Here U follows t distribution with \(2{\alpha _1}\) degrees of freedom, that is 22.

Now,

\(\begin{aligned}{}P\left( {a < \mu < b} \right) &= 0.90\\ \Rightarrow P\left( {0.5939\left( {a - 156.7} \right) < 0.5939\left( {\mu - 156.7} \right) < 0.5939\left( {b - 156.7} \right)} \right) &= 0.90\\ \Rightarrow P\left( {0.5939\left( {a - 156.7} \right) < U < 0.5939\left( {b - 156.7} \right)} \right) &= 0.90\end{aligned}\)
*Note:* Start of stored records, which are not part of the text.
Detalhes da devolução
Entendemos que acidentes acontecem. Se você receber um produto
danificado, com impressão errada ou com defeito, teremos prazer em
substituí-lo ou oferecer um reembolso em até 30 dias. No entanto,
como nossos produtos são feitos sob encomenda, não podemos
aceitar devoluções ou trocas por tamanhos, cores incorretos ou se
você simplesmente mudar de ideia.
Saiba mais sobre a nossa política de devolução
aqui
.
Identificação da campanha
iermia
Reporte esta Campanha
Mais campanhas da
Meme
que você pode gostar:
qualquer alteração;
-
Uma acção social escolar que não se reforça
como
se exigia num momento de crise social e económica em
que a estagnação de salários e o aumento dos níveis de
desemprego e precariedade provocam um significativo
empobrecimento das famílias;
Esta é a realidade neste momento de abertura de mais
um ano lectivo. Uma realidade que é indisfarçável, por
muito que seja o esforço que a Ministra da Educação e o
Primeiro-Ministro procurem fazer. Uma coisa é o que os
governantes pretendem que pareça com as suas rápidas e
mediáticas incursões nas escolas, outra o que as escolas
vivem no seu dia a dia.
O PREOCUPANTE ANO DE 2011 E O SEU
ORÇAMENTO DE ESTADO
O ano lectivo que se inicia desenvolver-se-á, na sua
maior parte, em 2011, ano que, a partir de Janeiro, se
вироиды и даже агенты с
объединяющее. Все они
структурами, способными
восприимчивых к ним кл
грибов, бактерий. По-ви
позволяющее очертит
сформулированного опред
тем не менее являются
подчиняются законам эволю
The confidence intervals derived for U are -1.71714and 1.71714

Therefore, the value of a and b is,

\(\begin{aligned}{}0.5939\left( {a - 156.7} \right) &= - {\rm{1}}{\rm{.71714}}\\ \Rightarrow a &= 148.7\end{aligned}\)

And,

\(\begin{aligned}{}0.5939\left( {b - 156.7} \right) &= {\rm{1}}{\rm{.71714}}\\ \Rightarrow b &= 164.7\end{aligned}\)

Therefore, the interval is (148.7, 164.7).